Can these same words be applied to the political situation in both the United States and Europe today: especially as the rise of far right nationalism is taking a drastic hold of politics across the west?

“Absolutely,” says Stone.

“I don’t see anything as having changed. Primarily because the majority of people are unaware of history,” he says.

“If most people don’t study historic events properly, they are not going to be able to make proper judgements because they can’t see any links. That is the problem that every generation faces. As the Austrian writer Karl Kraus once said: ‘every age gets the diseases it deserves’.

Following his sudden death in February 1942, a New York Times editorial observed that Zweig had died as a man without a country. 

The paper also wrote that Zweig’s decision to commit suicide revealed that it was, in fact, the Nazis, who had pushed him to the limit.

Zweig was someone who fundamentally believed in the Utopian idea of a pan-European culture. And so, looking on at the barbarism that was engulfing the European continent at the time, ultimately, the writer felt he had nowhere left to turn to.

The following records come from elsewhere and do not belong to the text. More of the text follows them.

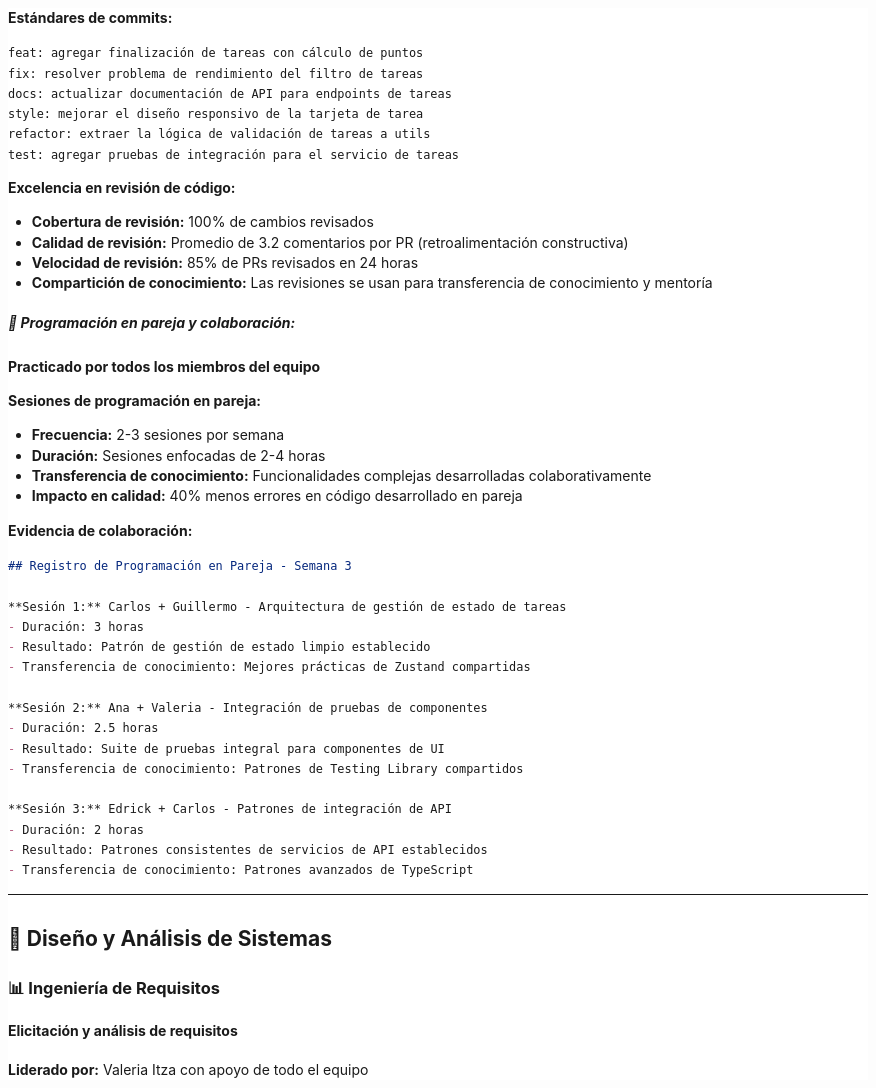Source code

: **Estándares de commits:**
```
feat: agregar finalización de tareas con cálculo de puntos
fix: resolver problema de rendimiento del filtro de tareas
docs: actualizar documentación de API para endpoints de tareas  
style: mejorar el diseño responsivo de la tarjeta de tarea
refactor: extraer la lógica de validación de tareas a utils
test: agregar pruebas de integración para el servicio de tareas
```

**Excelencia en revisión de código:**
- **Cobertura de revisión:** 100% de cambios revisados
- **Calidad de revisión:** Promedio de 3.2 comentarios por PR (retroalimentación constructiva)
- **Velocidad de revisión:** 85% de PRs revisados en 24 horas
- **Compartición de conocimiento:** Las revisiones se usan para transferencia de conocimiento y mentoría

##### 🤝 **Programación en pareja y colaboración:**
**Practicado por todos los miembros del equipo**

**Sesiones de programación en pareja:**
- **Frecuencia:** 2-3 sesiones por semana
- **Duración:** Sesiones enfocadas de 2-4 horas
- **Transferencia de conocimiento:** Funcionalidades complejas desarrolladas colaborativamente
- **Impacto en calidad:** 40% menos errores en código desarrollado en pareja

**Evidencia de colaboración:**
```markdown
## Registro de Programación en Pareja - Semana 3

**Sesión 1:** Carlos + Guillermo - Arquitectura de gestión de estado de tareas
- Duración: 3 horas
- Resultado: Patrón de gestión de estado limpio establecido
- Transferencia de conocimiento: Mejores prácticas de Zustand compartidas

**Sesión 2:** Ana + Valeria - Integración de pruebas de componentes  
- Duración: 2.5 horas
- Resultado: Suite de pruebas integral para componentes de UI
- Transferencia de conocimiento: Patrones de Testing Library compartidos

**Sesión 3:** Edrick + Carlos - Patrones de integración de API
- Duración: 2 horas  
- Resultado: Patrones consistentes de servicios de API establecidos
- Transferencia de conocimiento: Patrones avanzados de TypeScript
```

---

## 🎯 Diseño y Análisis de Sistemas

### 📊 Ingeniería de Requisitos

#### Elicitación y análisis de requisitos
**Liderado por:** Valeria Itza con apoyo de todo el equipo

Still, Stone concludes by saying that Zweig had a long history of depression and mental illness: which continued to haunt him until his final days.

“Even though Zweig had this outward persona of being jovial, he was always prey to what he called his ‘black bile’. If you looked at his short stories, a lot of them end in suicide,” says Stone.

“At the end of his life, Zweig was living like a shadow and asking: even if the war was won by the Allies, what kind of world would remain anyway?

“So that feeling of being cut of from his friends and from the culture that had sustained him his whole life was a huge deal for him.”